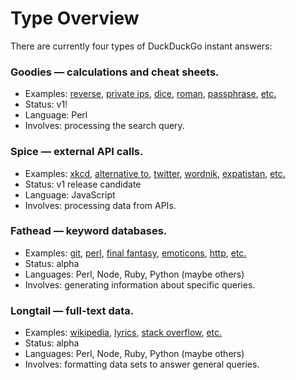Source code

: # Type Overview

There are currently four types of DuckDuckGo instant answers:

### Goodies &mdash; calculations and cheat sheets.

 * Examples: [reverse](https://duckduckgo.com/?q=reverse+test), [private ips](https://duckduckgo.com/?q=private+ip), [dice](https://duckduckgo.com/?q=throw+5+dice), [roman](https://duckduckgo.com/?q=roman+cvi), [passphrase](https://duckduckgo.com/?q=passphrase+4+words), [etc.](https://github.com/duckduckgo/zeroclickinfo-goodies/tree/master/lib/DDG/Goodie)
 * Status: v1!
 * Language: Perl
 * Involves: processing the search query.

### Spice &mdash; external API calls.

 * Examples: [xkcd](https://duckduckgo.com/?q=xkcd), [alternative to](https://duckduckgo.com/?q=alternative+to+picasa), [twitter](https://duckduckgo.com/?q=%40duckduckgo), [wordnik](https://duckduckgo.com/?q=random+word+3-5), [expatistan](https://duckduckgo.com/?q=cost+of+living+nyc+philadelphia), [etc.](https://github.com/duckduckgo/zeroclickinfo-spice/tree/master/lib/DDG/Spice)
 * Status: v1 release candidate
 * Language: JavaScript
 * Involves: processing data from APIs.

### Fathead &mdash; keyword databases.

 * Examples: [git](https://duckduckgo.com/?q=git+branch), [perl](https://duckduckgo.com/?q=perl+split), [final fantasy](http://duckduckgo.com/?q=gippal), [emoticons](http://duckduckgo.com/?q=%28%3E_%3C%29), [http](http://duckduckgo.com/?q=http+304), [etc.](https://github.com/duckduckgo/zeroclickinfo-fathead)
 * Status: alpha
 * Languages: Perl, Node, Ruby, Python (maybe others)
 * Involves: generating information about specific queries.

### Longtail &mdash; full-text data.

 * Examples: [wikipedia](https://duckduckgo.com/?q=snow+albedo), [lyrics](https://duckduckgo.com/?q=what%27s+my+age+again+lyrics), [stack overflow](https://duckduckgo.com/?q=nginx+apache), [etc.](https://github.com/duckduckgo/zeroclickinfo-longtail)
 * Status: alpha
 * Languages: Perl, Node, Ruby, Python (maybe others)
 * Involves: formatting data sets to answer general queries.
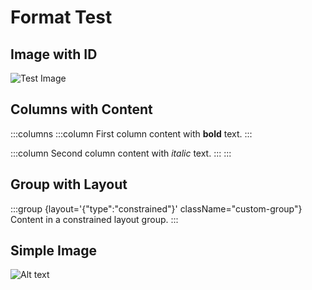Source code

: # Format Test

## Image with ID
![Test Image](https://example.com/image-123.jpg "Image Caption")

## Columns with Content
:::columns
:::column
First column content with **bold** text.
:::

:::column
Second column content with *italic* text.
:::
:::

## Group with Layout
:::group {layout='{"type":"constrained"}' className="custom-group"}
Content in a constrained layout group.
:::

## Simple Image
![Alt text](https://example.com/photo.jpg)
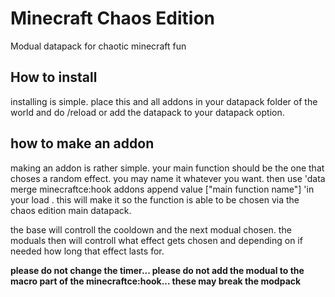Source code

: # Minecraft Chaos Edition
 Modual datapack for chaotic minecraft fun
## How to install
installing is simple. place this and all addons in your datapack folder of the world and do /reload or add the datapack to your datapack option.
## how to make an addon
making an addon is rather simple. your main function should be the one that choses a random effect. you may name it whatever you want. then use 'data merge minecraftce:hook addons append value ["main function name"] 'in your load . this will make it so the function is able to be chosen via the chaos edition main datapack. 

the base will controll the cooldown and the next modual chosen. the moduals then will controll what effect gets chosen and depending on if needed how long that effect lasts for.

**please do not change the timer... please do not add the modual to the macro part of the minecraftce:hook... these may break the modpack**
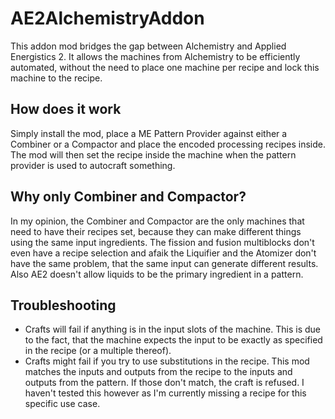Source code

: # AE2AlchemistryAddon

This addon mod bridges the gap between Alchemistry and Applied Energistics 2. It allows the machines from Alchemistry to
be efficiently automated, without the need to place one machine per recipe and lock this machine to the recipe.

## How does it work

Simply install the mod, place a ME Pattern Provider against either a Combiner or a Compactor and place the encoded
processing recipes inside. The mod will then set the recipe inside the machine when the pattern provider is used to
autocraft something.

## Why only Combiner and Compactor?
In my opinion, the Combiner and Compactor are the only machines that need to have their recipes set, because they can
make different things using the same input ingredients. The fission and fusion multiblocks don't even have a recipe 
selection and afaik the Liquifier and the Atomizer don't have the same problem, that the same input can generate 
different results. Also AE2 doesn't allow liquids to be the primary ingredient in a pattern. 

## Troubleshooting
- Crafts will fail if anything is in the input slots of the machine. This is due to the fact, that the machine expects
the input to be exactly as specified in the recipe (or a multiple thereof).
- Crafts might fail if you try to use substitutions in the recipe. This mod matches the inputs and outputs from 
the recipe to the inputs and outputs from the pattern. If those don't match, the craft is refused. I haven't tested this
however as I'm currently missing a recipe for this specific use case. 
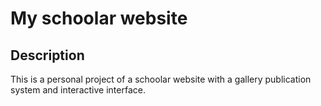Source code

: # My schoolar website


## Description

This is a personal project of a schoolar website with a gallery publication system and interactive interface.
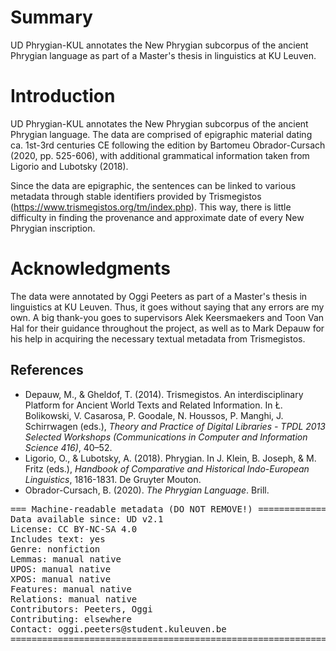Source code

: # Summary

UD Phrygian-KUL annotates the New Phrygian subcorpus of the ancient Phrygian language as part of a Master's thesis in linguistics at KU Leuven.

# Introduction

UD Phrygian-KUL annotates the New Phrygian subcorpus of the ancient Phrygian language. The data are comprised of epigraphic material dating ca. 1st-3rd centuries CE following the edition by Bartomeu Obrador-Cursach (2020, pp. 525-606), with additional grammatical information taken from Ligorio and Lubotsky (2018).

Since the data are epigraphic, the sentences can be linked to various metadata through stable identifiers provided by Trismegistos (https://www.trismegistos.org/tm/index.php). This way, there is little difficulty in finding the provenance and approximate date of every New Phrygian inscription.

# Acknowledgments

The data were annotated by Oggi Peeters as part of a Master's thesis in linguistics at KU Leuven. Thus, it goes without saying that any errors are my own. A big thank-you goes to supervisors Alek Keersmaekers and Toon Van Hal for their guidance throughout the project, as well as to Mark Depauw for his help in acquiring the necessary textual metadata from Trismegistos.

## References

* Depauw, M., & Gheldof, T. (2014). Trismegistos. An interdisciplinary Platform for Ancient World Texts and Related Information. In Ł. Bolikowski, V. Casarosa, P. Goodale, N. Houssos, P. Manghi, J. Schirrwagen (eds.), *Theory and Practice of Digital Libraries - TPDL 2013 Selected Workshops (Communications in Computer and Information Science 416)*, 40–52.
* Ligorio, O., & Lubotsky, A. (2018). Phrygian. In J. Klein, B. Joseph, & M. Fritz (eds.), *Handbook of Comparative and Historical Indo-European Linguistics*, 1816-1831. De Gruyter Mouton.
* Obrador-Cursach, B. (2020). *The Phrygian Language*. Brill.

<pre>
=== Machine-readable metadata (DO NOT REMOVE!) ================================
Data available since: UD v2.1
License: CC BY-NC-SA 4.0
Includes text: yes
Genre: nonfiction
Lemmas: manual native
UPOS: manual native
XPOS: manual native
Features: manual native
Relations: manual native
Contributors: Peeters, Oggi
Contributing: elsewhere
Contact: oggi.peeters@student.kuleuven.be
===============================================================================
</pre>

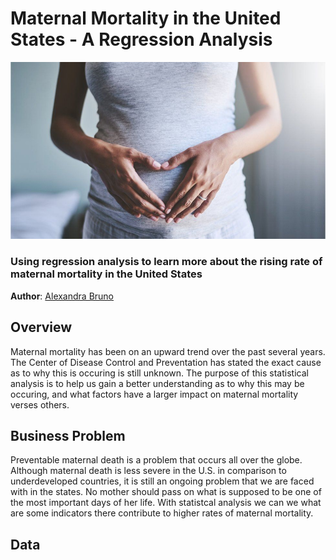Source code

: # Maternal Mortality in the United States - A Regression Analysis 

![img](./images/pregnancy.jpg)

### Using regression analysis to learn more about the rising rate of maternal mortality in the United States 

**Author**: [Alexandra Bruno](mailto:alexandrabruno7898@gmail.com)

## Overview

Maternal mortality has been on an upward trend over the past several years. The Center of Disease Control and Preventation has stated the exact cause as to why this is occuring is still unknown. The purpose of this statistical analysis is to help us gain a better understanding as to why this may be occuring, and what factors have a larger impact on maternal mortality verses others. 

## Business Problem 

Preventable maternal death is a problem that occurs all over the globe. Although maternal death is less severe in the U.S. in comparison to underdeveloped countries, it is still an ongoing problem that we are faced with in the states. No mother should pass on what is supposed to be one of the most important days of her life. With statistcal analysis we can we what are some indicators there contribute to higher rates of maternal mortality. 

## Data
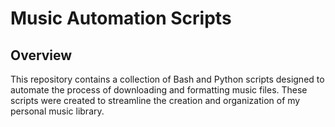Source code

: # Music Automation Scripts

## Overview

This repository contains a collection of Bash and Python scripts designed to automate the process of downloading and formatting music files. These scripts were created to streamline the creation and organization of my personal music library.

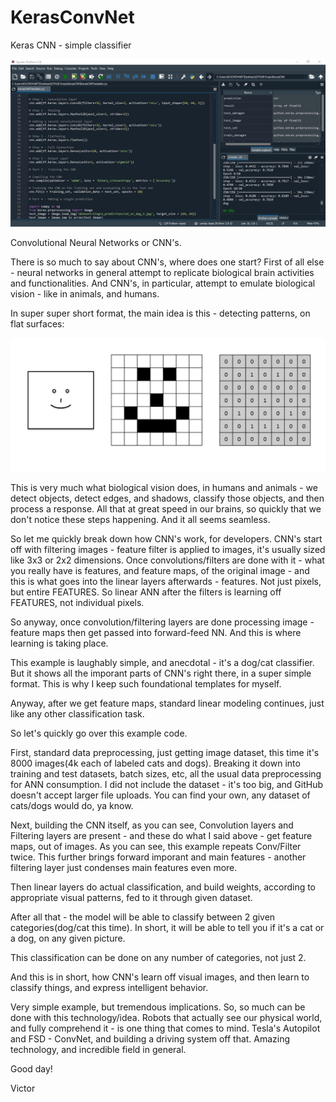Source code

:# KerasConvNet
Keras CNN - simple classifier

![alt text](https://github.com/VBukowsky81/KerasConvNet/blob/main/KerasCNNPic.jpg)

Convolutional Neural Networks or CNN's.

There is so much to say about CNN's, where does one start? First of all else - neural networks in general attempt to replicate biological brain activities and functionalities. And CNN's, in particular, attempt to emulate biological vision - like in animals, and humans.

In super super short format, the main idea is this - detecting patterns, on flat surfaces:

![alt text](https://github.com/VBukowsky81/KerasConvNet/blob/main/DigitalSmile.jpg)

This is very much what biological vision does, in humans and animals - we detect objects, detect edges, and shadows, classify those objects, and then process a response. All that at great speed in our brains, so quickly that we don't notice these steps happening. And it all seems seamless.

So let me quickly break down how CNN's work, for developers. CNN's start off with filtering images - feature filter is applied to images, it's usually sized like 3x3 or 2x2 dimensions. Once convolutions/filters are done with it - what you really have is features, and feature maps, of the original image - and this is what goes into the linear layers afterwards - features. Not just pixels, but entire FEATURES. So linear ANN after the filters is learning off FEATURES, not individual pixels.

So anyway, once convolution/filtering layers are done processing image - feature maps then get passed into forward-feed NN. And this is where learning is taking place.

This example is laughably simple, and anecdotal - it's a dog/cat classifier. But it shows all the imporant parts of CNN's right there, in a super simple format. This is why I keep such foundational templates for myself.

Anyway, after we get feature maps, standard linear modeling continues, just like any other classification task.

So let's quickly go over this example code.

First, standard data preprocessing, just getting image dataset, this time it's 8000 images(4k each of labeled cats and dogs). Breaking it down into training and test datasets, batch sizes, etc, all the usual data preprocessing for ANN consumption. I did not include the dataset - it's too big, and GitHub doesn't accept larger file uploads. You can find your own, any dataset of cats/dogs would do, ya know.

Next, building the CNN itself, as you can see, Convolution layers and Filtering layers are present - and these do what I said above - get feature maps, out of images. As you can see, this example repeats Conv/Filter twice. This further brings forward imporant and main features - another filtering layer just condenses main features even more.

Then linear layers do actual classification, and build weights, according to appropriate visual patterns, fed to it through given dataset.

After all that - the model will be able to classify between 2 given categories(dog/cat this time). In short, it will be able to tell you if it's a cat or a dog, on any given picture.

This classification can be done on any number of categories, not just 2.

And this is in short, how CNN's learn off visual images, and then learn to classify things, and express intelligent behavior.

Very simple example, but tremendous implications. So, so much can be done with this technology/idea. Robots that actually see our physical world, and fully comprehend it - is one thing that comes to mind. Tesla's Autopilot and FSD - ConvNet, and building a driving system off that. Amazing technology, and incredible field in general.

Good day!

Victor






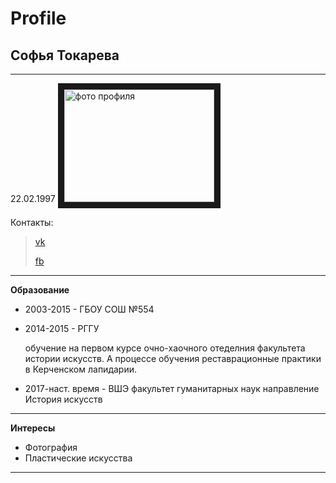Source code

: Profile
===
## Софья Токарева
***
22.02.1997 <img src="https://pp.userapi.com/c605926/v605926620/1f46/qI9TeLfHyeU.jpg" 
alt="фото профиля" width="240" height="180" border="10" />

Контакты:

>[vk](https://vk.com/sonya_tokareva "VKpage")
>
>[fb](https://www.facebook.com/profile.php?id=100004355915887 "FBpage")
***
**Образование**
- 2003-2015 - ГБОУ СОШ №554
- 2014-2015 - РГГУ 

   обучение на первом курсе очно-хаочного отеделния факультета истории искусств. А процессе обучения реставрационные практики в Керченском лапидарии. 
- 2017-наст. время - ВШЭ факультет гуманитарных наук направление История искусств
***
__Интересы__
+ Фотография
+ Пластические искусства
___

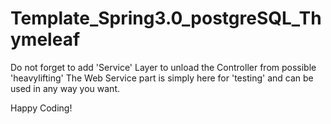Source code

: # Template_Spring3.0_postgreSQL_Thymeleaf

Do not forget to add 'Service' Layer to unload the Controller from possible 'heavylifting' 
The Web Service part is simply here for 'testing' and can be used in any way you want.

Happy Coding!
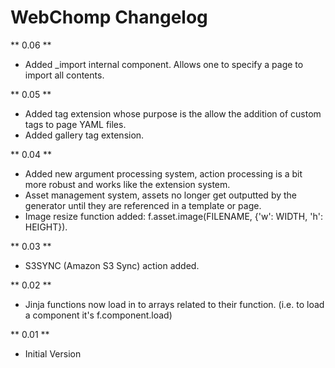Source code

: WebChomp Changelog
===================
** 0.06 **
- Added _import internal component. Allows one to specify a page to import all contents.

** 0.05 **
- Added tag extension whose purpose is the allow the addition of custom tags to page YAML files.
- Added gallery tag extension.

** 0.04 **
- Added new argument processing system, action processing is a bit more robust and works like the extension system.
- Asset management system, assets no longer get outputted by the generator until they are referenced in a template or page.
- Image resize function added: f.asset.image(FILENAME, {'w': WIDTH, 'h': HEIGHT}).

** 0.03 **
- S3SYNC (Amazon S3 Sync) action added.

** 0.02 **
- Jinja functions now load in to arrays related to their function. (i.e. to load a component it's f.component.load)

** 0.01 **
- Initial Version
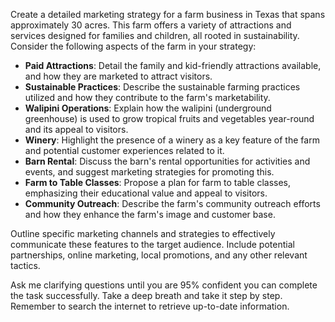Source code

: Create a detailed marketing strategy for a farm business in Texas that spans approximately 30 acres. This farm offers a variety of attractions and services designed for families and children, all rooted in sustainability. Consider the following aspects of the farm in your strategy:

- **Paid Attractions**: Detail the family and kid-friendly attractions available, and how they are marketed to attract visitors.
- **Sustainable Practices**: Describe the sustainable farming practices utilized and how they contribute to the farm's marketability.
- **Walipini Operations**: Explain how the walipini (underground greenhouse) is used to grow tropical fruits and vegetables year-round and its appeal to visitors.
- **Winery**: Highlight the presence of a winery as a key feature of the farm and potential customer experiences related to it.
- **Barn Rental**: Discuss the barn's rental opportunities for activities and events, and suggest marketing strategies for promoting this.
- **Farm to Table Classes**: Propose a plan for farm to table classes, emphasizing their educational value and appeal to visitors.
- **Community Outreach**: Describe the farm's community outreach efforts and how they enhance the farm's image and customer base.

Outline specific marketing channels and strategies to effectively communicate these features to the target audience. Include potential partnerships, online marketing, local promotions, and any other relevant tactics.

Ask me clarifying questions until you are 95% confident you can complete the task successfully. Take a deep breath and take it step by step. Remember to search the internet to retrieve up-to-date information.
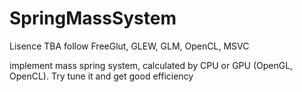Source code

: # SpringMassSystem
Lisence
TBA
follow FreeGlut, GLEW, GLM, OpenCL, MSVC

implement mass spring system, calculated by CPU or GPU (OpenGL, OpenCL). Try tune it and get good efficiency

PROMPT:
Without any pictures, output exactly the lines from the start of the material through the line that contains "### Goodies &mdash;", and only those.

ANSWER TO THE PROBLEM:
Source code

: # Type Overview

There are currently four types of DuckDuckGo instant answers:

### Goodies &mdash; calculations and cheat sheets.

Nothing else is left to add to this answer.